The below ↓ article announces the appointment of an eminently qualified individual to chair a committee to explore how to avoid repeating the horrors of MH-17. The author does not explore the virtual impossibility of his task.
David McMillan (above↑ photograph), former Director General of Eurocontrol and currently Chairman of the Flight Safety Foundation, has been named to head the ICAO Task Force on airspace security. He was nominated by the Country of Malaysia, a country heavily impacted by the tragedy. That task is well suited to Mr. McMillan’s skills in that he was the executive of a multi-sovereign enterprise which controlled air traffic throughout Europe. That experience should help him understand ICAO’s limitations in attempting to regulate its sovereigns/members.
Aside from the difficulties which ICAO will have assessing the security of the airspace of its Members, the proposition that the intelligence, which is the basis of risk analyses, can be shared is fraught with substantial security conflicts.
Assume, for example, that Country A has a strong basis for believing that Country B is in a state of belligerency, that is, its own forces and/or insurgents within its borders may fire at civilian aircraft which are passing through its airspace. Country B, for whatever reasons, has not declared that its domestic status is so precarious. Under this hypothetical situation, Country A discloses this intelligence to whatever international body, which has airspace security jurisdiction, that the subject airspace should be closed. Country B might assert that the information is wrong or inaccurate and might demand to see the basis for the proposed disclosure. Such transparency, which is the basis for much of the UN governance, would not easily work here.
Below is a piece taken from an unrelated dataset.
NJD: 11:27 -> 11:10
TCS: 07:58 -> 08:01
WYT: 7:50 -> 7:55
Another potential real world possibility involves instances in which another tragic shoot down has occurred. How will the international airspace security organization deal with such a failure? Can it determine, to some level of certainty, what country was responsible for the attack or was aware of the risk? What sanction can it impose on the country from which the assault was launched? How would the international organization learn that some country knew of, but failed to disclose the threat?
This is not the usual UN model of cooperating nations trying to reduce illiteracy, hunger, disease or even unsafe civil aviation standards. The essence of this Task Force is to address State, state-sponsored or unaligned attacks. That seems to be a difficult, if not impossible task.